To achieve this, the crew collaborated with grasp distiller Don Benn, sourcing rums from the West Indies Rum Distillery in Barbados, and the Long Pond Distillery in Jamaica, to create a proprietary mix that’s excellent for crafting the Mai-Kai’s tropical drinks, explains Fuller, a throwback to the model of rums made within the Nineteen Forties and ’50s, however aged and refined.

But it is Mireille — who’s led the household possession crew since her husband’s demise in 1989 and is understood lovingly because the matriarch of the Mai-Kai — who provides the best-kept secret of the Mai-Kai’s return.

At 85, she’ll proceed her inventive legacy as a key steward in preserving the household’s legacy and the Mai-Kai traditions by choreographing and directing the stay dances for the institution’s Polynesian Islander revue.

It’s a title she’s held because the Nineteen Sixties when she was a dancer, a legacy that earned the Mai-Kai its title because the longest-running Polynesian dance present within the continental United States earlier than its closure.

“When we had our first assembly with Bill, and I realized I may proceed to direct and choreograph the present, let me let you know, it was exhausting to not cry,” Mireille tells New Times. “Over the previous few months, it has been enjoyable to look backward in any respect the numbers we have accomplished to place collectively a brand new present.”

For its grand relaunch, the present will provide “golden nuggets” of years previous — snippets from earlier reveals Mireille reviewed from the 80s and the 90s, introduced collectively as highlights to share the story of touring by means of the islands of the South Pacific. As at all times, the 45-minute efficiency will accompany two reservation-only dinner seatings every night time, with the meal timed to complete with the present’s grand finale.

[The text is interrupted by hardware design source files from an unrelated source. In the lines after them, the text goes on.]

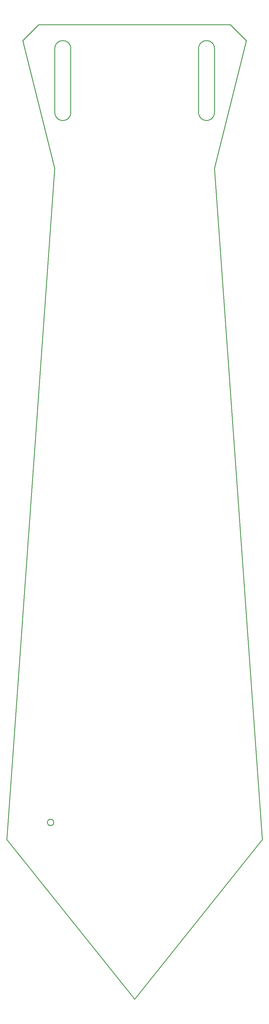
<source format=gbr>
G04 EAGLE Gerber RS-274X export*
G75*
%MOMM*%
%FSLAX34Y34*%
%LPD*%
%IN*%
%IPPOS*%
%AMOC8*
5,1,8,0,0,1.08239X$1,22.5*%
G01*
%ADD10C,0.254000*%


D10*
X-400000Y-2500000D02*
X0Y-3000000D01*
X400000Y-2500000D01*
X250000Y-400000D01*
X350000Y0D01*
X300000Y50000D01*
X-300000Y50000D01*
X-350000Y0D01*
X-250000Y-400000D01*
X-400000Y-2500000D01*
X200000Y-224600D02*
X200095Y-226779D01*
X200380Y-228941D01*
X200852Y-231070D01*
X201508Y-233151D01*
X202342Y-235165D01*
X203349Y-237100D01*
X204521Y-238939D01*
X205849Y-240670D01*
X207322Y-242278D01*
X208930Y-243751D01*
X210661Y-245079D01*
X212500Y-246251D01*
X214435Y-247258D01*
X216450Y-248092D01*
X218530Y-248748D01*
X220659Y-249220D01*
X222821Y-249505D01*
X225000Y-249600D01*
X227179Y-249505D01*
X229341Y-249220D01*
X231470Y-248748D01*
X233551Y-248092D01*
X235565Y-247258D01*
X237500Y-246251D01*
X239339Y-245079D01*
X241070Y-243751D01*
X242678Y-242278D01*
X244151Y-240670D01*
X245479Y-238939D01*
X246651Y-237100D01*
X247658Y-235165D01*
X248492Y-233151D01*
X249148Y-231070D01*
X249620Y-228941D01*
X249905Y-226779D01*
X250000Y-224600D01*
X250000Y-24600D01*
X249905Y-22421D01*
X249620Y-20259D01*
X249148Y-18130D01*
X248492Y-16050D01*
X247658Y-14035D01*
X246651Y-12100D01*
X245479Y-10261D01*
X244151Y-8530D01*
X242678Y-6922D01*
X241070Y-5449D01*
X239339Y-4121D01*
X237500Y-2949D01*
X235565Y-1942D01*
X233551Y-1108D01*
X231470Y-452D01*
X229341Y20D01*
X227179Y305D01*
X225000Y400D01*
X222821Y305D01*
X220659Y20D01*
X218530Y-452D01*
X216450Y-1108D01*
X214435Y-1942D01*
X212500Y-2949D01*
X210661Y-4121D01*
X208930Y-5449D01*
X207322Y-6922D01*
X205849Y-8530D01*
X204521Y-10261D01*
X203349Y-12100D01*
X202342Y-14035D01*
X201508Y-16050D01*
X200852Y-18130D01*
X200380Y-20259D01*
X200095Y-22421D01*
X200000Y-24600D01*
X200000Y-224600D01*
X-250000Y-224600D02*
X-249905Y-226779D01*
X-249620Y-228941D01*
X-249148Y-231070D01*
X-248492Y-233151D01*
X-247658Y-235165D01*
X-246651Y-237100D01*
X-245479Y-238939D01*
X-244151Y-240670D01*
X-242678Y-242278D01*
X-241070Y-243751D01*
X-239339Y-245079D01*
X-237500Y-246251D01*
X-235565Y-247258D01*
X-233551Y-248092D01*
X-231470Y-248748D01*
X-229341Y-249220D01*
X-227179Y-249505D01*
X-225000Y-249600D01*
X-222821Y-249505D01*
X-220659Y-249220D01*
X-218530Y-248748D01*
X-216450Y-248092D01*
X-214435Y-247258D01*
X-212500Y-246251D01*
X-210661Y-245079D01*
X-208930Y-243751D01*
X-207322Y-242278D01*
X-205849Y-240670D01*
X-204521Y-238939D01*
X-203349Y-237100D01*
X-202342Y-235165D01*
X-201508Y-233151D01*
X-200852Y-231070D01*
X-200380Y-228941D01*
X-200095Y-226779D01*
X-200000Y-224600D01*
X-200000Y-24600D01*
X-200095Y-22421D01*
X-200380Y-20259D01*
X-200852Y-18130D01*
X-201508Y-16050D01*
X-202342Y-14035D01*
X-203349Y-12100D01*
X-204521Y-10261D01*
X-205849Y-8530D01*
X-207322Y-6922D01*
X-208930Y-5449D01*
X-210661Y-4121D01*
X-212500Y-2949D01*
X-214435Y-1942D01*
X-216450Y-1108D01*
X-218530Y-452D01*
X-220659Y20D01*
X-222821Y305D01*
X-225000Y400D01*
X-227179Y305D01*
X-229341Y20D01*
X-231470Y-452D01*
X-233551Y-1108D01*
X-235565Y-1942D01*
X-237500Y-2949D01*
X-239339Y-4121D01*
X-241070Y-5449D01*
X-242678Y-6922D01*
X-244151Y-8530D01*
X-245479Y-10261D01*
X-246651Y-12100D01*
X-247658Y-14035D01*
X-248492Y-16050D01*
X-249148Y-18130D01*
X-249620Y-20259D01*
X-249905Y-22421D01*
X-250000Y-24600D01*
X-250000Y-224600D01*
X-253398Y-2445969D02*
X-253474Y-2445100D01*
X-253626Y-2444240D01*
X-253852Y-2443396D01*
X-254150Y-2442576D01*
X-254519Y-2441784D01*
X-254956Y-2441028D01*
X-255457Y-2440313D01*
X-256018Y-2439644D01*
X-256636Y-2439026D01*
X-257305Y-2438465D01*
X-258020Y-2437964D01*
X-258776Y-2437527D01*
X-259568Y-2437158D01*
X-260388Y-2436860D01*
X-261232Y-2436634D01*
X-262092Y-2436482D01*
X-262961Y-2436406D01*
X-263835Y-2436406D01*
X-264705Y-2436482D01*
X-265564Y-2436634D01*
X-266408Y-2436860D01*
X-267228Y-2437158D01*
X-268020Y-2437527D01*
X-268776Y-2437964D01*
X-269491Y-2438465D01*
X-270160Y-2439026D01*
X-270778Y-2439644D01*
X-271339Y-2440313D01*
X-271840Y-2441028D01*
X-272277Y-2441784D01*
X-272646Y-2442576D01*
X-272944Y-2443396D01*
X-273170Y-2444240D01*
X-273322Y-2445100D01*
X-273398Y-2445969D01*
X-273398Y-2446843D01*
X-273322Y-2447713D01*
X-273170Y-2448572D01*
X-272944Y-2449416D01*
X-272646Y-2450236D01*
X-272277Y-2451028D01*
X-271840Y-2451784D01*
X-271339Y-2452499D01*
X-270778Y-2453168D01*
X-270160Y-2453786D01*
X-269491Y-2454347D01*
X-268776Y-2454848D01*
X-268020Y-2455285D01*
X-267228Y-2455654D01*
X-266408Y-2455952D01*
X-265564Y-2456178D01*
X-264705Y-2456330D01*
X-263835Y-2456406D01*
X-262961Y-2456406D01*
X-262092Y-2456330D01*
X-261232Y-2456178D01*
X-260388Y-2455952D01*
X-259568Y-2455654D01*
X-258776Y-2455285D01*
X-258020Y-2454848D01*
X-257305Y-2454347D01*
X-256636Y-2453786D01*
X-256018Y-2453168D01*
X-255457Y-2452499D01*
X-254956Y-2451784D01*
X-254519Y-2451028D01*
X-254150Y-2450236D01*
X-253852Y-2449416D01*
X-253626Y-2448572D01*
X-253474Y-2447713D01*
X-253398Y-2446843D01*
X-253398Y-2445969D01*
M02*

</source>
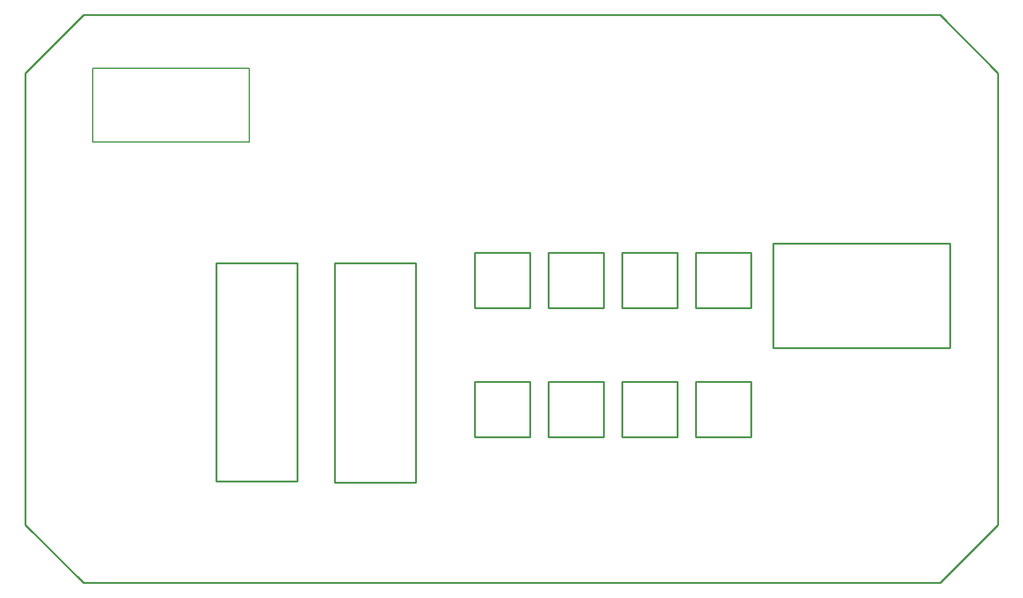
<source format=gbr>
%TF.GenerationSoftware,KiCad,Pcbnew,7.0.8*%
%TF.CreationDate,2025-03-15T15:27:24-04:00*%
%TF.ProjectId,dress panel,64726573-7320-4706-916e-656c2e6b6963,rev?*%
%TF.SameCoordinates,Original*%
%TF.FileFunction,Profile,NP*%
%FSLAX46Y46*%
G04 Gerber Fmt 4.6, Leading zero omitted, Abs format (unit mm)*
G04 Created by KiCad (PCBNEW 7.0.8) date 2025-03-15 15:27:24*
%MOMM*%
%LPD*%
G01*
G04 APERTURE LIST*
%TA.AperFunction,Profile*%
%ADD10C,0.254000*%
%TD*%
%TA.AperFunction,Profile*%
%ADD11C,0.127000*%
%TD*%
G04 APERTURE END LIST*
D10*
X92710000Y22860000D02*
X85090000Y22860000D01*
X56642000Y46863000D02*
X45466000Y46863000D01*
X136906000Y10795000D02*
X136906000Y73025000D01*
X95250000Y40640000D02*
X95250000Y48260000D01*
X40259000Y46863000D02*
X29083000Y46863000D01*
X72390000Y30480000D02*
X72390000Y22860000D01*
X74930000Y40640000D02*
X74930000Y48260000D01*
X128905000Y2794000D02*
X136906000Y10795000D01*
X74930000Y30480000D02*
X82550000Y30480000D01*
X72390000Y22860000D02*
X64770000Y22860000D01*
X40259000Y16764000D02*
X40259000Y46863000D01*
X95250000Y48260000D02*
X102870000Y48260000D01*
X92710000Y30480000D02*
X92710000Y22860000D01*
D11*
X33655000Y63500000D02*
X33655000Y73660000D01*
D10*
X136906000Y73025000D02*
X128905000Y81026000D01*
X64770000Y48260000D02*
X72390000Y48260000D01*
X130302000Y35179000D02*
X105918000Y35179000D01*
X102870000Y30480000D02*
X102870000Y22860000D01*
X56642000Y16637000D02*
X56642000Y46863000D01*
X85090000Y48260000D02*
X92710000Y48260000D01*
X102870000Y22860000D02*
X95250000Y22860000D01*
X82550000Y22860000D02*
X74930000Y22860000D01*
X29083000Y16764000D02*
X40259000Y16764000D01*
X74930000Y22860000D02*
X74930000Y30480000D01*
D11*
X33655000Y73660000D02*
X12065000Y73660000D01*
D10*
X102870000Y40640000D02*
X95250000Y40640000D01*
X82550000Y40640000D02*
X74930000Y40640000D01*
X74930000Y48260000D02*
X82550000Y48260000D01*
X2794000Y10795000D02*
X10795000Y2794000D01*
X45466000Y46863000D02*
X45466000Y16637000D01*
X95250000Y22860000D02*
X95250000Y30480000D01*
X64770000Y22860000D02*
X64770000Y30480000D01*
X92710000Y48260000D02*
X92710000Y40640000D01*
X95250000Y30480000D02*
X102870000Y30480000D01*
X85090000Y40640000D02*
X85090000Y48260000D01*
X105918000Y49530000D02*
X130302000Y49530000D01*
X82550000Y30480000D02*
X82550000Y22860000D01*
D11*
X12065000Y63500000D02*
X33655000Y63500000D01*
D10*
X2794000Y73025000D02*
X2794000Y10795000D01*
X64770000Y30480000D02*
X72390000Y30480000D01*
X29083000Y46863000D02*
X29083000Y16764000D01*
X10795000Y2794000D02*
X128905000Y2794000D01*
X102870000Y48260000D02*
X102870000Y40640000D01*
X85090000Y30480000D02*
X92710000Y30480000D01*
D11*
X12065000Y73660000D02*
X12065000Y63500000D01*
D10*
X10795000Y81026000D02*
X2794000Y73025000D01*
X72390000Y40640000D02*
X64770000Y40640000D01*
X128905000Y81026000D02*
X10795000Y81026000D01*
X85090000Y22860000D02*
X85090000Y30480000D01*
X45466000Y16637000D02*
X56642000Y16637000D01*
X105918000Y35179000D02*
X105918000Y49530000D01*
X92710000Y40640000D02*
X85090000Y40640000D01*
X64770000Y40640000D02*
X64770000Y48260000D01*
X72390000Y48260000D02*
X72390000Y40640000D01*
X82550000Y48260000D02*
X82550000Y40640000D01*
X130302000Y49530000D02*
X130302000Y35179000D01*
M02*

</source>
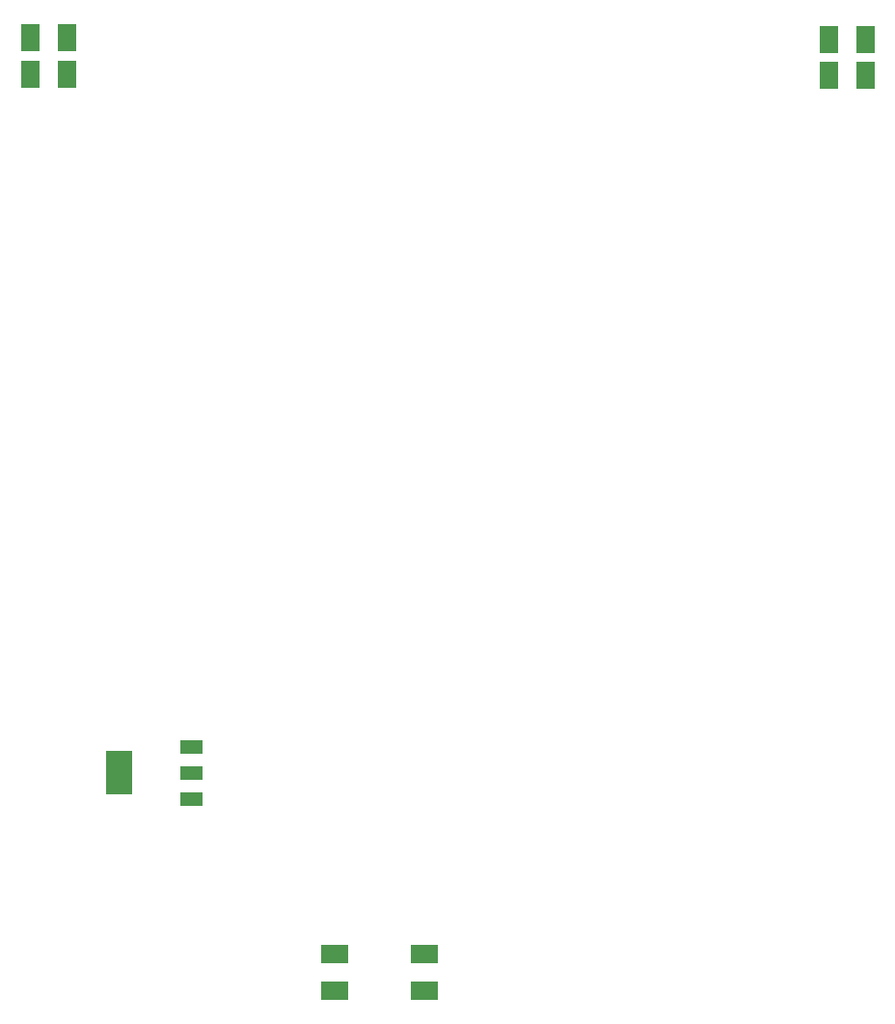
<source format=gbp>
G04 Layer: BottomPasteMaskLayer*
G04 EasyEDA v6.2.46, 2019-12-30T00:29:30+05:30*
G04 ef53065936be4c9b9f598b0f68a09c93,6145028fc9404f35aebdec50a9af1db0,10*
G04 Gerber Generator version 0.2*
G04 Scale: 100 percent, Rotated: No, Reflected: No *
G04 Dimensions in millimeters *
G04 leading zeros omitted , absolute positions ,3 integer and 3 decimal *
%FSLAX33Y33*%
%MOMM*%
G90*
G71D02*


%LPD*%
G36*
G01X11373Y25109D02*
G01X9073Y25109D01*
G01X9073Y21309D01*
G01X11373Y21309D01*
G01X11373Y25109D01*
G37*
G36*
G01X17573Y23809D02*
G01X15573Y23809D01*
G01X15573Y22609D01*
G01X17573Y22609D01*
G01X17573Y23809D01*
G37*
G36*
G01X17573Y21509D02*
G01X15573Y21509D01*
G01X15573Y20309D01*
G01X17573Y20309D01*
G01X17573Y21509D01*
G37*
G36*
G01X17573Y26109D02*
G01X15573Y26109D01*
G01X15573Y24909D01*
G01X17573Y24909D01*
G01X17573Y26109D01*
G37*
G36*
G01X30349Y3329D02*
G01X30349Y4930D01*
G01X27949Y4930D01*
G01X27949Y3329D01*
G01X30349Y3329D01*
G37*
G36*
G01X30349Y6529D02*
G01X30349Y8129D01*
G01X27949Y8129D01*
G01X27949Y6529D01*
G01X30349Y6529D01*
G37*
G36*
G01X76509Y88769D02*
G01X74909Y88769D01*
G01X74909Y86369D01*
G01X76509Y86369D01*
G01X76509Y88769D01*
G37*
G36*
G01X73309Y88769D02*
G01X71709Y88769D01*
G01X71709Y86369D01*
G01X73309Y86369D01*
G01X73309Y88769D01*
G37*
G36*
G01X76509Y85634D02*
G01X74909Y85634D01*
G01X74909Y83234D01*
G01X76509Y83234D01*
G01X76509Y85634D01*
G37*
G36*
G01X73309Y85634D02*
G01X71709Y85634D01*
G01X71709Y83234D01*
G01X73309Y83234D01*
G01X73309Y85634D01*
G37*
G36*
G01X1629Y83289D02*
G01X3229Y83289D01*
G01X3229Y85689D01*
G01X1629Y85689D01*
G01X1629Y83289D01*
G37*
G36*
G01X4829Y83289D02*
G01X6429Y83289D01*
G01X6429Y85689D01*
G01X4829Y85689D01*
G01X4829Y83289D01*
G37*
G36*
G01X1629Y86504D02*
G01X3229Y86504D01*
G01X3229Y88904D01*
G01X1629Y88904D01*
G01X1629Y86504D01*
G37*
G36*
G01X4829Y86504D02*
G01X6429Y86504D01*
G01X6429Y88904D01*
G01X4829Y88904D01*
G01X4829Y86504D01*
G37*
G36*
G01X38229Y3329D02*
G01X38229Y4930D01*
G01X35829Y4930D01*
G01X35829Y3329D01*
G01X38229Y3329D01*
G37*
G36*
G01X38229Y6529D02*
G01X38229Y8129D01*
G01X35829Y8129D01*
G01X35829Y6529D01*
G01X38229Y6529D01*
G37*
M00*
M02*

</source>
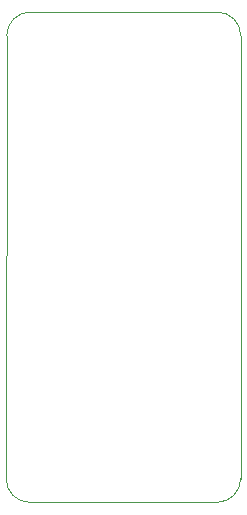
<source format=gbr>
%TF.GenerationSoftware,KiCad,Pcbnew,(5.1.6-0-10_14)*%
%TF.CreationDate,2021-03-26T09:45:15+01:00*%
%TF.ProjectId,KBPY,4b425059-2e6b-4696-9361-645f70636258,rev?*%
%TF.SameCoordinates,Original*%
%TF.FileFunction,Profile,NP*%
%FSLAX46Y46*%
G04 Gerber Fmt 4.6, Leading zero omitted, Abs format (unit mm)*
G04 Created by KiCad (PCBNEW (5.1.6-0-10_14)) date 2021-03-26 09:45:15*
%MOMM*%
%LPD*%
G01*
G04 APERTURE LIST*
%TA.AperFunction,Profile*%
%ADD10C,0.050000*%
%TD*%
G04 APERTURE END LIST*
D10*
X116851230Y-125141230D02*
G75*
G02*
X114860000Y-123150000I0J1991230D01*
G01*
X114910000Y-85610000D02*
G75*
G02*
X116901230Y-83618770I1991230J0D01*
G01*
X134710000Y-123138770D02*
G75*
G02*
X132718770Y-125130000I-1991230J0D01*
G01*
X132728770Y-83618770D02*
G75*
G02*
X134720000Y-85610000I0J-1991230D01*
G01*
X114910000Y-85610000D02*
X114860000Y-123150000D01*
X132728770Y-83618770D02*
X116901230Y-83618770D01*
X134710000Y-123138770D02*
X134720000Y-85610000D01*
X116851230Y-125141230D02*
X132718770Y-125130000D01*
M02*

</source>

Now, alongside Gelardi, the mother-daughter duo stands because the final remaining bridge that connects Mai-Kai’s previous and current. They say that carrying the torch into its latest iteration is an honor.

“The title ‘Mai-Kai’ means “the very best,” and that is precisely what we have at all times aimed to ship,” sums up Gelardi. “It’s what my father, and we, have at all times endeavored to be. It’s our household’s job to hold out his imaginative and prescient whereas including to it. The work we’re doing now’s what my dad would have wished, one thing he did many occasions himself to deliver the Mai-Kai the place it’s right this moment.”